===== 本文
志立:やはり画像や音声などマルチメディアな方向に広がっていくんだろうな、ということは考えています。さらに、情報を検索するという究極のところまで行くには、Webページとして掲載されていない情報もすくいあげる必要性を感じています。例えば、「Yahoo!知恵袋」などはそれにあたるものです。
Yahoo!知恵袋は、あらゆるテーマにおいて、ユーザーが出した質問に対して、その問題に詳しいユーザーが答える、そうしたやりとりをする場です。そもそも、インターネット上の情報は、誰かが頭の中で考えていることや調べたことをアウトプットするために、Webページとして記述したり、ブログを書いたりするわけです。
しかし、こうしたインターネット上に表現された知、というものは、世の中のいろいろな人の頭の中にある知に比べれば、ほんの一部分にしか過ぎないと思うんです。そうした「未だインターネット上に表現されていない知」というものを引っ張り出す道具として、Yahoo!知恵袋のようなサービスが必要なのだろうと思います。
こうした装置があることによって、インターネットに向いていなかったような種類の知まで、インターネット上に蓄積できるわけです。我々はこの分野には非常に期待しています。事実、韓国ではこうしたユーザーのやりとりから情報を検索するタイプのものが、普通の検索エンジンの検索数を抜いてしまっていると聞きます。もちろん、韓国の場合はWebページに蓄積された情報の絶対数が国内に比べて少ない、という事情はありますが、検索エンジンとは違うアプローチの情報の集積にそれだけニーズがあるということで、注目しています。
そうしたQ&A方式で蓄積される情報の扱いで難しいのは、どんな人が回答を書いているかという評価です。情報の内容がどれだけ信頼に足るものなのか、このレーティングの仕組みがないと、普通の掲示板となんら変わらないものになってしまいます。
オークションサービスを提供する時も、我々はその点で悩みました。どういった人が出品し、どういった人が落札しているのか。その信頼性を表現するためにオークションで導入したのが、現在の評価システムです。Yahoo!知恵袋では、貢献度のような形でしかまだ表現できていませんが、もっと洗練させていかなければならないと思っています。
==========
===== 生データ
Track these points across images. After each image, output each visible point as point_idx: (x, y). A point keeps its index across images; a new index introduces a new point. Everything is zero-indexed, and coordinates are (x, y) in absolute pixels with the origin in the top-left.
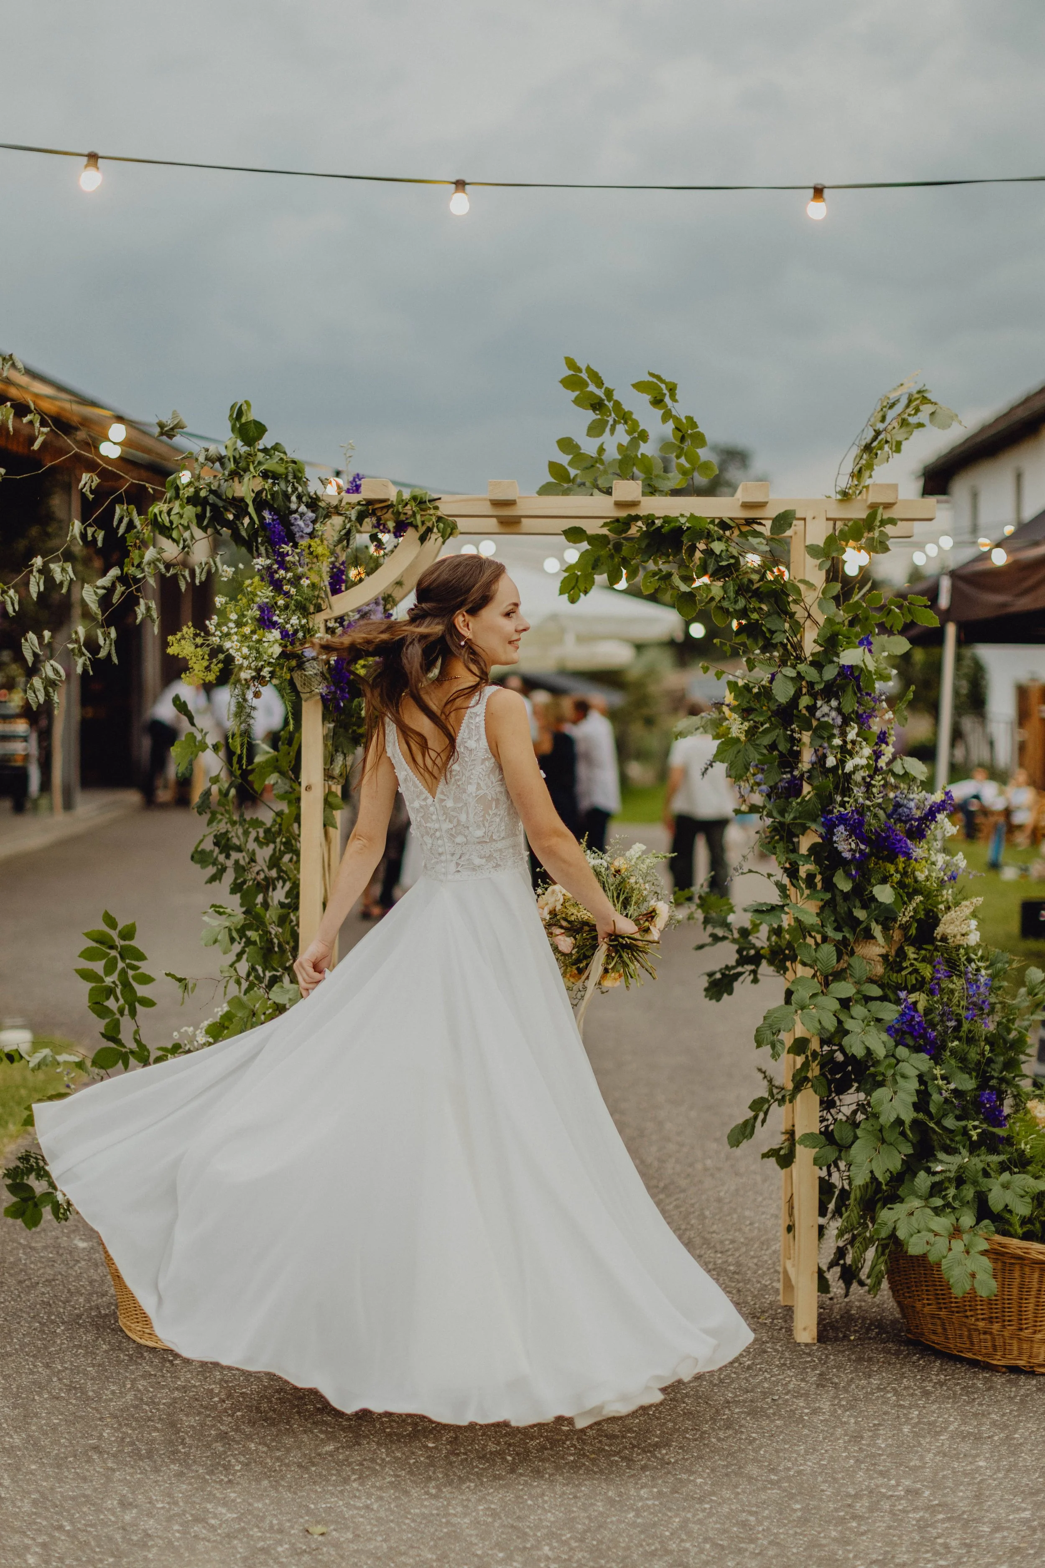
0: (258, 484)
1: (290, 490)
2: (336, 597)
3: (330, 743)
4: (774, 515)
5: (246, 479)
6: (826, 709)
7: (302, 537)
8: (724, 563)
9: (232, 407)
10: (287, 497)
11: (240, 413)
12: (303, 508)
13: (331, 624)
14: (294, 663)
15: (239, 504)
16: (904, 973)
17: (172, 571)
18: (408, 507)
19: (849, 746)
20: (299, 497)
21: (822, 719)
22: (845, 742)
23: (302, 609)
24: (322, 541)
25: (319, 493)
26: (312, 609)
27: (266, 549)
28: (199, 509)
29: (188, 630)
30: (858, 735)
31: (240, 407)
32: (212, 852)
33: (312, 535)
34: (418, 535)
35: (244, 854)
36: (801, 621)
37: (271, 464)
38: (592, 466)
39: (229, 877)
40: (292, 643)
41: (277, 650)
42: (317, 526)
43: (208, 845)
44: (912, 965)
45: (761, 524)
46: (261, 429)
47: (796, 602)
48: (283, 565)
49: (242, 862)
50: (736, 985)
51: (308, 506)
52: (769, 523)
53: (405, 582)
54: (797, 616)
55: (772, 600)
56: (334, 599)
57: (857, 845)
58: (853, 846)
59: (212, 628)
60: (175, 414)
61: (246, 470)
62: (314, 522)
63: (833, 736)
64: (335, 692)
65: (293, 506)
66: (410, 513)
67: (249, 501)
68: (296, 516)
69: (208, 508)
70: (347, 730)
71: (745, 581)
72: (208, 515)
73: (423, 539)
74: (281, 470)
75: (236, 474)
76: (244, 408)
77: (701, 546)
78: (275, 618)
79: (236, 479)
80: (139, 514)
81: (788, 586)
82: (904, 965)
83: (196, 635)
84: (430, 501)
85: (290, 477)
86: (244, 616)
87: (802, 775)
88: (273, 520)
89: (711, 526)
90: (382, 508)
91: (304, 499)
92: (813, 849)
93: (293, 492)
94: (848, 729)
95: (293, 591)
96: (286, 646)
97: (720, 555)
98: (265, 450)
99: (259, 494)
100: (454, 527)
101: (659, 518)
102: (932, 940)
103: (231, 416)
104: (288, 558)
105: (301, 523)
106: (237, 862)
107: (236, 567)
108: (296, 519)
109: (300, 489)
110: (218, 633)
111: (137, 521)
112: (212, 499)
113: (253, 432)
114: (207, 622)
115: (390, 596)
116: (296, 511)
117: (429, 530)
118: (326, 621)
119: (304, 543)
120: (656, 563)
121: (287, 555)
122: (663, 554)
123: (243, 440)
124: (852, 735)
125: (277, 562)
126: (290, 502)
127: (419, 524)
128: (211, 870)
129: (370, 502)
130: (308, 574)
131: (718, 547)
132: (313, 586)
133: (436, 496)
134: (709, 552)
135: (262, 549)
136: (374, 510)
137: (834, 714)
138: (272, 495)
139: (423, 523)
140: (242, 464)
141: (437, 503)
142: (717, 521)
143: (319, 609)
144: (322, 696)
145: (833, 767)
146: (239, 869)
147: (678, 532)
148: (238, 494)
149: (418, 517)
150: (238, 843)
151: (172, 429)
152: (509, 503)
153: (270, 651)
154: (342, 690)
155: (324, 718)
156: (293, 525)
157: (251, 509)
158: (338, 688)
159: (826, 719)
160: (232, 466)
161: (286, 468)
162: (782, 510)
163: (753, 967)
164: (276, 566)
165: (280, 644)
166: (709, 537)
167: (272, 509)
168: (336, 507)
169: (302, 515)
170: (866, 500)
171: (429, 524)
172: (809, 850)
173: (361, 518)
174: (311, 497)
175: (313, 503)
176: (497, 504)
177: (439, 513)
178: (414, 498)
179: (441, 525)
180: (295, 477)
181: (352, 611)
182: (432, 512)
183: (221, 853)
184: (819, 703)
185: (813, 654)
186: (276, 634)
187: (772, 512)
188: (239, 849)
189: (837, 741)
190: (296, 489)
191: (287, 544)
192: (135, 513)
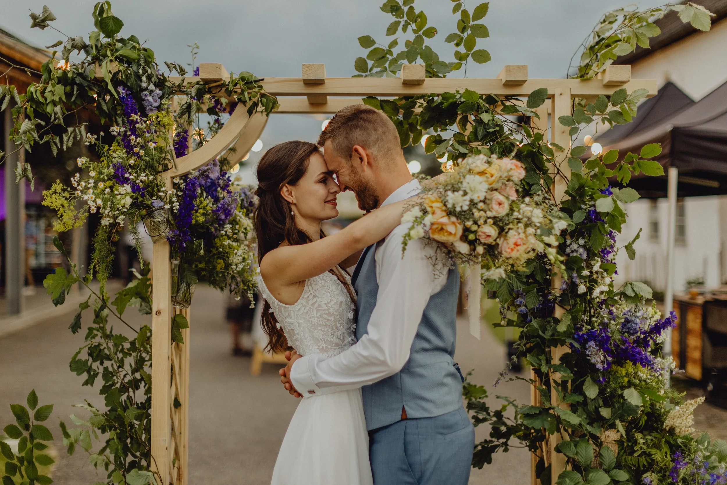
0: (115, 67)
1: (141, 71)
2: (180, 158)
3: (176, 276)
4: (529, 93)
5: (104, 63)
6: (575, 246)
7: (151, 110)
8: (491, 130)
9: (96, 7)
10: (138, 77)
11: (102, 11)
12: (152, 87)
13: (177, 181)
14: (144, 212)
15: (99, 83)
16: (635, 455)
17: (45, 139)
18: (238, 86)
19: (595, 276)
20: (149, 78)
21: (571, 255)
22: (591, 272)
23: (150, 167)
24: (168, 113)
25: (166, 75)
26: (160, 168)
27: (123, 120)
28: (68, 88)
29: (58, 186)
30: (601, 267)
31: (102, 5)
32: (87, 361)
33: (159, 108)
34: (246, 109)
35: (113, 362)
36: (552, 176)
37: (125, 51)
38: (383, 57)
39: (99, 382)
40: (143, 196)
41: (128, 201)
42: (164, 101)
43: (84, 356)
44: (641, 448)
45: (517, 99)
46: (118, 24)
47: (548, 160)
48: (134, 131)
49: (110, 369)
50: (493, 455)
51: (156, 85)
52: (525, 100)
53: (238, 149)
54: (549, 172)
55: (530, 160)
56: (178, 161)
57: (605, 357)
58: (602, 358)
59: (75, 184)
60: (45, 9)
61: (105, 56)
62: (161, 98)
63: (582, 268)
64: (179, 235)
65: (144, 85)
66: (239, 91)
67: (108, 80)
68: (146, 92)
69: (76, 88)
70: (191, 265)
71: (508, 144)
72: (75, 92)
73: (250, 112)
74: (134, 55)
75: (97, 59)
76: (106, 7)
77: (472, 118)
78: (127, 175)
79: (97, 63)
80: (20, 93)
81: (543, 148)
82: (636, 448)
83: (64, 190)
84: (255, 82)
85: (142, 62)
86: (102, 173)
87: (555, 299)
88: (127, 95)
89: (481, 101)
90: (216, 87)
91: (153, 80)
92: (564, 358)
93: (143, 74)
94: (593, 262)
95: (142, 152)
96: (137, 198)
97: (488, 124)
98: (121, 41)
99: (115, 74)
100: (275, 103)
101: (438, 95)
102: (660, 430)
103: (94, 13)
104: (137, 125)
105: (150, 98)
106: (106, 369)
107: (98, 135)
108: (146, 95)
109: (149, 71)
110: (79, 187)
111: (18, 98)
112: (78, 80)
113: (111, 25)
114: (72, 179)
115: (225, 159)
116: (146, 89)
117: (255, 105)
118: (173, 178)
119: (153, 114)
120: (436, 131)
121: (137, 122)
122: (443, 124)
123: (104, 33)
124: (597, 267)
125: (131, 130)
126: (141, 81)
127: (248, 99)
128: (85, 376)
129: (207, 82)
130: (156, 139)
131: (486, 117)
132: (160, 149)
133: (260, 78)
134: (479, 122)
135: (120, 120)
136: (210, 89)
137: (581, 250)
138: (126, 76)
139: (250, 99)
140: (102, 52)
141: (261, 83)
142: (484, 97)
143: (166, 168)
144: (168, 239)
145: (583, 294)
146: (108, 375)
147: (455, 105)
148: (98, 75)
149: (246, 94)
150: (108, 353)
151: (43, 21)
152: (319, 83)
153: (123, 202)
154: (185, 233)
155: (171, 257)
156: (144, 100)
157: (110, 87)
158: (181, 232)
159: (575, 254)
160: (94, 52)
161: (139, 55)
162: (536, 89)
163: (504, 440)
164: (129, 133)
165: (131, 197)
166: (478, 109)
167: (125, 85)
168: (179, 86)
169: (151, 92)
170: (602, 80)
171: (255, 100)
172: (561, 359)
173: (200, 95)
174: (159, 79)
175: (161, 83)
176: (309, 83)
177: (263, 91)
178: (243, 79)
179: (264, 100)
180: (146, 61)
181: (193, 170)
182: (256, 90)
183: (94, 361)
184: (568, 242)
185: (562, 203)
186: (128, 188)
187: (528, 89)
188: (109, 358)
189: (586, 273)
190: (147, 71)
191: (136, 114)
192: (15, 92)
==========
* 作業指示 A
Yahoo!知恵袋に関する本文によると、オークションサービスで出品者や落札者の信頼性を表現するために導入されたものは何ですか。
* 作業指示 B
Yahoo!知恵袋に関する本文を、最後の文の後から再開して書き進めてください。
上の一覧はこの作業には使いません。

* 出力 A
現在の評価システムです。

* 出力 B
■「サービスが増えたせいで、検索窓が多すぎる」
志立:このほか、僕たちがやらなければならないと思っているのは、サービスが増えるにつれ、検索窓が多くなりすぎてしまっていることへの対策です。おそらく100個は超えてしまっているのではないかと思います。
例えば、グルメの分野だけでも、レシピの検索、レストランの検索、なんでもQ&Aの検索など、豊富な情報があるのはいいのですが、検索窓が多すぎるのではないかと思っています。
確かに、きっちりとした目的があるならば、検索窓がニーズごとに用意されているほうが便利です。しかし、すべてのユーザーがそこまでコンテンツすべてに精通しているというわけにはいかないですし、それらの豊富な情報から、適宜必要な情報を引っ張り出してくる仕組みが必要だろうと思います。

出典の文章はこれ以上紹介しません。